While working on task dependencies, I noticed that MS Project XML supports richer dependency semantics (e.g., FS, SS, lag offsets), which raises some interesting design considerations for how we model and expose these relationships in the API.
I was curious:
Would using an Enum for dependency_type be preferable over raw integers for clarity and validation?
Are there plans to extend dependency handling further (e.g., validation rules or visualization support)?
I’d really appreciate any insights from others who’ve worked on similar scheduling or planning systems.
MS Project XML isn’t an open standard in the strict sense—it’s a proprietary format defined by Microsoft.

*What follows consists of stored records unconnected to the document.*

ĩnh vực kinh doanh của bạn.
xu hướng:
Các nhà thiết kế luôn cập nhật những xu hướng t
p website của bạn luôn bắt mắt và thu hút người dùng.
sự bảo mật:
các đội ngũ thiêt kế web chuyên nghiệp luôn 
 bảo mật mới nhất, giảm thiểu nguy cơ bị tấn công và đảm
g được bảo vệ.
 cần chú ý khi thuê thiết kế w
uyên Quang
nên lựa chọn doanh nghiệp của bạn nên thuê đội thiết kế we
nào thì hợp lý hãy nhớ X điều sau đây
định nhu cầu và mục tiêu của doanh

However, it’s fairly well-documented and widely used so many tools can parse and interoperate with it.
In this case, Fedora release schedules are already distributed in this format, so the goal is to accurately ingest and represent that data rather than rely on MS Project itself
The intention here isn’t to use MS Project for planning software workflows directly, but to model and visualize the existing Fedora release schedule data. These schedules tend to follow more structured, milestone-driven timelines (like freezes, branching, releases), which are a bit different from typical flexible software task execution.
So the focus is more on compatibility and accurate representation of the existing data rather than prescribing a specific development workflow.